Hoodoo's lack of religious structure and hierarchical authority do not mean that any person or group can appropriate or redefine it. If one cannot respect Hoodoo as it is and for what it is, then please, do not play with it.



Learn, How Conjure Is Worked On

Authentic Conjure is not all about blending and selling oils and casting spells online to make money. Hoodoo has its own spiritual philosophy, theology, and a wide range of African-American folkways, customs, and practices which include, but are not limited to, veneration of the ancestors, Holy Ghost shouting, snake reverence, spirit possession, graveyard conjure, nkisi practices, Black hermeneutics, African-American church traditions, the ring shout, the Kongo cosmogram, ritual water immersions, crossroads magic, making conjure canes, animal sacrifices, Jewish scriptural magic, enemy works, Seekin' ritual, magical incorporation of bodily fluids, etc.

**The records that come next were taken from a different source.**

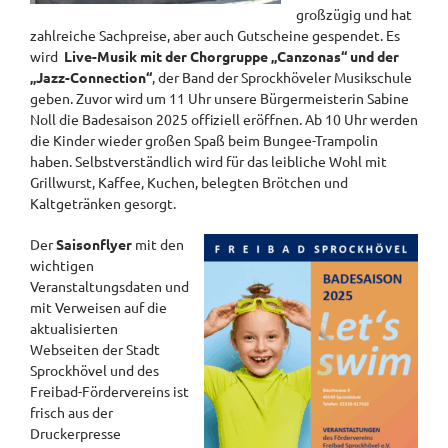
großzügig und hat
zahlreiche Sachpreise, aber auch Gutscheine gespendet. Es
wird
Live-Musik mit der Chorgruppe „Canzonas“ und der
„Jazz-Connection“
, der Band der Sprockhöveler Musikschule
geben. Zuvor wird um 11 Uhr unsere Bürgermeisterin Sabine
Noll die Badesaison 2025 offiziell eröffnen. Ab 10 Uhr werden
die Kinder wieder großen Spaß beim Bungee-Trampolin
haben. Selbstverständlich wird für das leibliche Wohl mit
Grillwurst, Kaffee, Kuchen, belegten Brötchen und
Kaltgetränken gesorgt.
Der
Saisonflyer
mit den
wichtigen
Veranstaltungsdaten und
mit Verweisen auf die
aktualisierten
Webseiten der Stadt
Sprockhövel und des
Freibad-Fördervereins ist
frisch aus der
Druckerpresse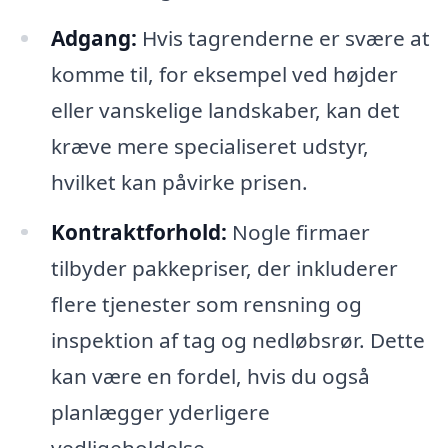
Adgang:
Hvis tagrenderne er svære at
komme til, for eksempel ved højder
eller vanskelige landskaber, kan det
kræve mere specialiseret udstyr,
hvilket kan påvirke prisen.
Kontraktforhold:
Nogle firmaer
tilbyder pakkepriser, der inkluderer
flere tjenester som rensning og
inspektion af tag og nedløbsrør. Dette
kan være en fordel, hvis du også
planlægger yderligere
vedligeholdelse.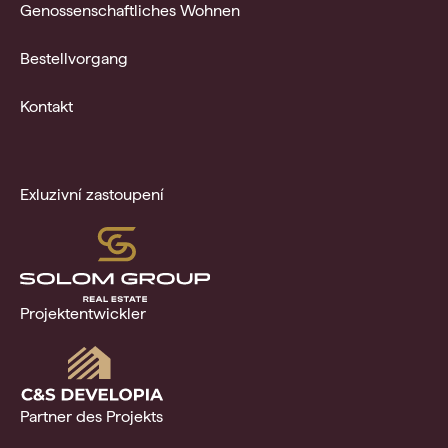
Genossenschaftliches Wohnen
Bestellvorgang
Kontakt
Exluzivní zastoupení
Projektentwickler
Partner des Projekts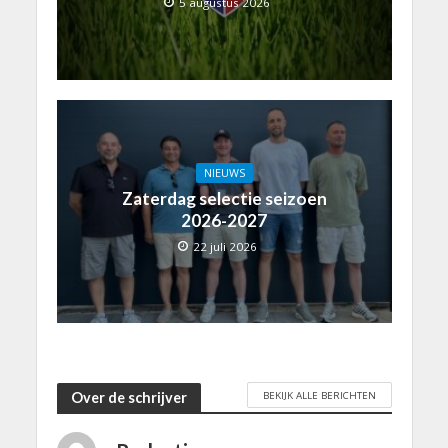
5 augustus 2026
NIEUWS
Zaterdag selectie seizoen
2026-2027
22 juli 2026
BEKIJK ALLE BERICHTEN
Over de schrijver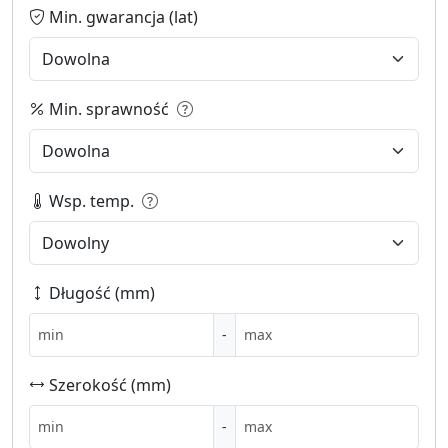
Min. gwarancja (lat)
Min. sprawność
Wsp. temp.
Długość (mm)
-
Szerokość (mm)
-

Unfortunately, they are currently missing in marketeered or commercial Hoodoo, as they are being removed, disregarded, or ignored by unknowing merchants who simply want to profit from an African-American spiritual tradition, thus reducing Hoodoo to just a plethora of recipes, spells, and tricks.

Tim and I are completely aware that we are not African-Americans, so we are doing our best to retain and preserve the customs and traditions of the slave ancestors to avoid unnecessary conflict with the larger Black-Belt Hoodoo community and prevent them from labeling us inauthentic outsiders and our practice as mere 'cultural misappropriation.'

Accept, Who We Are

The byproduct of eons of slave history, Black supremacists believe that only people with African or African-American blood are real Hoodoo practitioners and are often inclined to consider themselves as the elite of the Hoodoo community; a place in which they believed that Whites, Latinos, Asians or any other races who do not have Black ancestry do not belong. Black supremacists are prone to be very hostile towards both “outsiders” and those accepting of them, fearing that their promotion and acceptance would dilute or even negate the Black identity of Hoodoo.

Although we do understand why some Blacks hold this stance, since a lot of people nowadays are misappropriating many aspects of Hoodoo and teaching the spiritual path even without proper education and training (for purely monetary purposes), we would, however, want to say that not all non-Black Hoodoo practitioners are the same.

WE respect what Hoodoo is, and we never try to change it, claim it as our own, disregard its history, take unfair advantage of it, speak against the people who preserve it, and mix it with other cultures (like our own) and call it Filipino/Pinoy Hoodoo, Gypsy Hoodoo or Wiccan Hoodoo because there are no such things.